** DATASET RECORDS follows **
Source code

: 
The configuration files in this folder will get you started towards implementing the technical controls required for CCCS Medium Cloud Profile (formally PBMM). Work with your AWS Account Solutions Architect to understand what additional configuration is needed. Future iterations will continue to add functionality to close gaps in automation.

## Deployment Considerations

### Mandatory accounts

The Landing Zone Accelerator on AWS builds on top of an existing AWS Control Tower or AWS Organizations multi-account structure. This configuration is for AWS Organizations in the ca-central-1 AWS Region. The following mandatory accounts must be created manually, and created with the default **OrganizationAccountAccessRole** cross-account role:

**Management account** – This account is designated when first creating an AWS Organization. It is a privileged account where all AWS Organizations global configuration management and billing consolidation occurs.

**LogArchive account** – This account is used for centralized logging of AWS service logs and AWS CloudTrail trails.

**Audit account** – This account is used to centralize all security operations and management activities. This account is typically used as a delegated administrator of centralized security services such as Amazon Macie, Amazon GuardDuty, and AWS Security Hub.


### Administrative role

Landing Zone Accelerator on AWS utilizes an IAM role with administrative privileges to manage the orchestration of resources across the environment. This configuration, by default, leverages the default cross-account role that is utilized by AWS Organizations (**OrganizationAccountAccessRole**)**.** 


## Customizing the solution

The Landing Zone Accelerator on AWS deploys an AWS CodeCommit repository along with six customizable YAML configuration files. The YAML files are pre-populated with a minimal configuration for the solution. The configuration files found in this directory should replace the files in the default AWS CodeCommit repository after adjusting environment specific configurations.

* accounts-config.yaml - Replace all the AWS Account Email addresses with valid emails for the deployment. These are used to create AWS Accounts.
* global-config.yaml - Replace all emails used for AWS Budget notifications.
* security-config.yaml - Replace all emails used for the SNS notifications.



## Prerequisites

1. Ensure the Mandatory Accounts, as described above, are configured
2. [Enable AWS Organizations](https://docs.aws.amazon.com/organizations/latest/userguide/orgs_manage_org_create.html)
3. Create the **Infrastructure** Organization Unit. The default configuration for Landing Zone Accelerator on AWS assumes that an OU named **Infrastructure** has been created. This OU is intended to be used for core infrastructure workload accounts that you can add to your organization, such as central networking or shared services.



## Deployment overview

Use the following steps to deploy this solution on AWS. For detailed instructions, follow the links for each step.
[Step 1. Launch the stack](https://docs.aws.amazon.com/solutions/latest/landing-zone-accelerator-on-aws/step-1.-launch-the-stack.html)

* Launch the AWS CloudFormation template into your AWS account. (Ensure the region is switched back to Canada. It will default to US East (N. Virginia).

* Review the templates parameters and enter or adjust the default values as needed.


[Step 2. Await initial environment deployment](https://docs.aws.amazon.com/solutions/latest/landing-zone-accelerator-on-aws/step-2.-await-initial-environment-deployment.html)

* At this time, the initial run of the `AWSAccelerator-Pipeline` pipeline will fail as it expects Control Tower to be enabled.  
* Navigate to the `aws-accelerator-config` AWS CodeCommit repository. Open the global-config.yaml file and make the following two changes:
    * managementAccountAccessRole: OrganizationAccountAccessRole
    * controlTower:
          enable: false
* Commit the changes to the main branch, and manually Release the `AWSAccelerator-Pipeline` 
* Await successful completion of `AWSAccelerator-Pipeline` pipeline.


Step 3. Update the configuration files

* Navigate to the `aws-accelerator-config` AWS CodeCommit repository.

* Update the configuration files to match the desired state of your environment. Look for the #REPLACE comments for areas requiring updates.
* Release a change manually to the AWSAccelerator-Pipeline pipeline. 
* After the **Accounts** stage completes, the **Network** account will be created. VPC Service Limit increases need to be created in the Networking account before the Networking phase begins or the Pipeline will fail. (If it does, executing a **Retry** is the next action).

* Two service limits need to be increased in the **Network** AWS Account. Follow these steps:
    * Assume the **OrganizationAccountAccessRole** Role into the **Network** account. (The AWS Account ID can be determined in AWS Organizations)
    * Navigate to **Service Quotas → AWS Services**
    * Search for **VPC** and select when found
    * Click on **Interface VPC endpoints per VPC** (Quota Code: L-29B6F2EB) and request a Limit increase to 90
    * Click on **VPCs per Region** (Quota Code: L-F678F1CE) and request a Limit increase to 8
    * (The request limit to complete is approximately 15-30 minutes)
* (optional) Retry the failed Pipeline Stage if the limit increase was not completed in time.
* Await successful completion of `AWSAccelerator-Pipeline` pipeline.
** End of DATASET RECORDS **
TO DO:
Retype exactly the lines above, from the one with "Use the following" through the one with "Two service limits", inclusive.

RESPONSE:
Use the following steps to deploy this solution on AWS. For detailed instructions, follow the links for each step.
[Step 1. Launch the stack](https://docs.aws.amazon.com/solutions/latest/landing-zone-accelerator-on-aws/step-1.-launch-the-stack.html)

* Launch the AWS CloudFormation template into your AWS account. (Ensure the region is switched back to Canada. It will default to US East (N. Virginia).

* Review the templates parameters and enter or adjust the default values as needed.


[Step 2. Await initial environment deployment](https://docs.aws.amazon.com/solutions/latest/landing-zone-accelerator-on-aws/step-2.-await-initial-environment-deployment.html)

* At this time, the initial run of the `AWSAccelerator-Pipeline` pipeline will fail as it expects Control Tower to be enabled.  
* Navigate to the `aws-accelerator-config` AWS CodeCommit repository. Open the global-config.yaml file and make the following two changes:
    * managementAccountAccessRole: OrganizationAccountAccessRole
    * controlTower:
          enable: false
* Commit the changes to the main branch, and manually Release the `AWSAccelerator-Pipeline` 
* Await successful completion of `AWSAccelerator-Pipeline` pipeline.


Step 3. Update the configuration files

* Navigate to the `aws-accelerator-config` AWS CodeCommit repository.

* Update the configuration files to match the desired state of your environment. Look for the #REPLACE comments for areas requiring updates.
* Release a change manually to the AWSAccelerator-Pipeline pipeline. 
* After the **Accounts** stage completes, the **Network** account will be created. VPC Service Limit increases need to be created in the Networking account before the Networking phase begins or the Pipeline will fail. (If it does, executing a **Retry** is the next action).

* Two service limits need to be increased in the **Network** AWS Account. Follow these steps:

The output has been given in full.